History of Public Health and UTSPH
The origins of public health can be traced to two roots, the requirement that a community protect itself from the ravages of mass disease, and an altruistic urge to assure at least a minimum opportunity for a healthy life for underprivileged children. Early practical applications of these roots were the adoption of formal quarantine regulations in the 1300s by the cities of Ragusa and Venice, and the child health movements of the late 1800s. Crowd diseases were an inevitable result of the growth of cities, and the urban populations were forced to submit helplessly to the catastrophic epidemics of smallpox, cholera, plague, and diphtheria until an explosion of knowledge during the last half of the nineteenth century promised relief. The bacteriological era in biomedical research was responsible for the identification of specific microbiological agents of disease and the development of the science of immunology. Precisely designed preventive procedures became available and, simultaneously, advances in engineering made possible the provision of pure water, the removal of noxious wastes, and the construction of more hygienic dwellings and safer working places.
Mass problems and mass solutions cannot be managed by individual initiatives, so boards of health and health departments were created to protect the health of their constituents. By 1910 or thereabouts, the number of health departments in the United States, and the increasing complexity of their responsibilities, generated a need for specially trained staff - initially physicians, nurses, and engineers. Educational programs were developed at Massachusetts Institute of Technology, Harvard University, and Johns Hopkins University, and from these programs evolved the concept of a specialized school providing both professional and academic curricula in community health and related fields.

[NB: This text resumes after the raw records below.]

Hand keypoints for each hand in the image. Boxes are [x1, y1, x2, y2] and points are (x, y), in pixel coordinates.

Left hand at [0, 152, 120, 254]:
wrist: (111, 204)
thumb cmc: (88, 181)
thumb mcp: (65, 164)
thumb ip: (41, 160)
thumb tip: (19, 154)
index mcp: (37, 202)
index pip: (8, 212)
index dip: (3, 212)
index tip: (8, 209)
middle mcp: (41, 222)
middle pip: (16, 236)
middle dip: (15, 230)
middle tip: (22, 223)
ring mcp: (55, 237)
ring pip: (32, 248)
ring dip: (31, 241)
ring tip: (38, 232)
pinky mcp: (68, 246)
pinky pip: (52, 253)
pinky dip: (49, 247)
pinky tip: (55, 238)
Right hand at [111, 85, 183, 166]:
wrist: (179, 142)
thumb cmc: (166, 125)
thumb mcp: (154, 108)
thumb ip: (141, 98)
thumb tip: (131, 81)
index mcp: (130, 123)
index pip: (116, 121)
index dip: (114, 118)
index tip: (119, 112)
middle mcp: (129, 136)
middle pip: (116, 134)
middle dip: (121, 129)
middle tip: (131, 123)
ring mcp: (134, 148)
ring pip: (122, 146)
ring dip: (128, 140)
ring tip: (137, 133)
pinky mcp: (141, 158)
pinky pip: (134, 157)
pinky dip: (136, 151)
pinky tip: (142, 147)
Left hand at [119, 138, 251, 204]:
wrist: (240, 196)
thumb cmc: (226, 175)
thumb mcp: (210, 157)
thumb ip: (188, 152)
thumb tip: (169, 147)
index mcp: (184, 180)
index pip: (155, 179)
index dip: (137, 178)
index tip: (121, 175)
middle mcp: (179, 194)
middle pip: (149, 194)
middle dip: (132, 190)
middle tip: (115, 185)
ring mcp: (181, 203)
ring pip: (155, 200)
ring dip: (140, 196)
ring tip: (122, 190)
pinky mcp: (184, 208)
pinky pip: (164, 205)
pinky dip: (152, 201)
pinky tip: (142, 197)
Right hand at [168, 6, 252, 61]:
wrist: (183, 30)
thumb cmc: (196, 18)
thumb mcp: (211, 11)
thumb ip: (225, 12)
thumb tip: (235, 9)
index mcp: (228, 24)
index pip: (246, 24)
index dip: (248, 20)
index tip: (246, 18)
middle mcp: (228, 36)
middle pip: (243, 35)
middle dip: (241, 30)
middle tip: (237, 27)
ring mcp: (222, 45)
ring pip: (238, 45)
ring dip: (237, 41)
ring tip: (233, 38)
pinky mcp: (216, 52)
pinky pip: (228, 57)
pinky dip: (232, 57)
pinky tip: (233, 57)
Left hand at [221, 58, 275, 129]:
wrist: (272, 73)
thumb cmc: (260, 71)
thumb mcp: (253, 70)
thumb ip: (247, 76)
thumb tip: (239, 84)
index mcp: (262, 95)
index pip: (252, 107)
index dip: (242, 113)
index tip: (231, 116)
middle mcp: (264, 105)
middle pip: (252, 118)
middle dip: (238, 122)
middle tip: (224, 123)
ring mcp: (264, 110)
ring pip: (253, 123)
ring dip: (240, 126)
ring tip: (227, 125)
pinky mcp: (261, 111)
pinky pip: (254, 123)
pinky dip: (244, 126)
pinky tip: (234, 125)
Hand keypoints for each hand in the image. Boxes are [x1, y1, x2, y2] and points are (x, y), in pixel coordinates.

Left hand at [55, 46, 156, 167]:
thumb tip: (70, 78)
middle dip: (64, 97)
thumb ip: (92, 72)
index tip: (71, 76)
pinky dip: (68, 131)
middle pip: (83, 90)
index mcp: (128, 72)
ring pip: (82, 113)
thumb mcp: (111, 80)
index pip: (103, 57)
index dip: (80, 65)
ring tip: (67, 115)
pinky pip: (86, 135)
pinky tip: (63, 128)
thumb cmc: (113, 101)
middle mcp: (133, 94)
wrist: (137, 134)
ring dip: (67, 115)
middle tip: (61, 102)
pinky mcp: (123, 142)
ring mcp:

After World War II, the emphasis in community health changed greatly. Chronic diseases displaced infections as primary causes of death and public concern was directed toward personal medical care services and health hazards of the environment As the need for a skilled work force continued to grow, new schools of public health were established; enrollments were expanded, and curricula were altered to address the changing circumstances.
In 1947 the Texas State Legislature authorized a School of Public Health within The University of Texas System, but the authorization was not implemented until 1967. In that year, The University of Texas System, supported by many public-spirited citizens in Houston and elsewhere in the State, requested and received an appropriation for the School. The first class was admitted in the fall of 1969, occupying rented and borrowed space. Enrollment doubled in the second year and doubled again in the third year, testimony to the previously unfilled need. In response to the need for graduate public health education in other geographic areas of the state, the School of Public Health initiated Regional M.P.H. Programs in San Antonio in 1979, in El Paso in 1992, in Dallas in 1998, and in Brownsville in 2001. Strong research programs exist at each campus, addressing especially the health problems of Texas. By the end of Spring 2003, graduates of the School of Public Health numbered nearly 4000, serving the public in every phase of community health.
The School of Public Health is housed in the Reuel A. Stallones Building. Dr. Stallones was the founding Dean of the School and served from 1967 until 1986. His educational philosophy and his eminence in both epidemiology and graduate public health education were recognized by The University of Texas Board of Regents when they named the building in his honor.